House committee approves new financial watchdog

Written by Dory Rand and Tom Feltner on October 22, 2009 - 5:28pm

Over major opposition from the financial industry and nearly all Republican committee members, the House Financial Services Committee today passed HR 3126, which would create the new federal Consumer Financial Protection Agency (CFPA) to protect consumers from abusive and deceptive financial products and practices.  Advocates are hopeful that the bill will be strengthened in the Senate where Woodstock and others are pushing for agency oversight of the Community Reinvestment Act, which has been severely weakened under the current regulatory structure.


During the deliberations, Congresswoman Melissa Bean (D-8), a moderate and vice chair of the New Democrat Coalition, had considered introducing a blanket preemption of all state consumer laws and enforcement for national banks, but backed down under pressure from constituents, fellow Democrats, and Chairman Barney Frank.

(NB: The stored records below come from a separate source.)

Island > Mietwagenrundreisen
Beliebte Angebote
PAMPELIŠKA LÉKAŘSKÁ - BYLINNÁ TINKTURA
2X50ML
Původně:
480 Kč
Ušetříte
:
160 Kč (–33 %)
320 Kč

However, several amendments designed to weaken the bill were adopted by the committee, whose members have received considerable campaign contributions.   During mark-up, a provision was added to allow the Office of the Comptroller of the Currency to preempt state laws on a case-by-case basis under certain conditions.  Another harmful amendment exempted auto dealers from CFPA oversight. 

Woodstock Institute appreciates the efforts of constituents who weighed in on this process and will continue to monitor the progress of this legislation ensure that consumers received the strongest possible advocate in this new agency.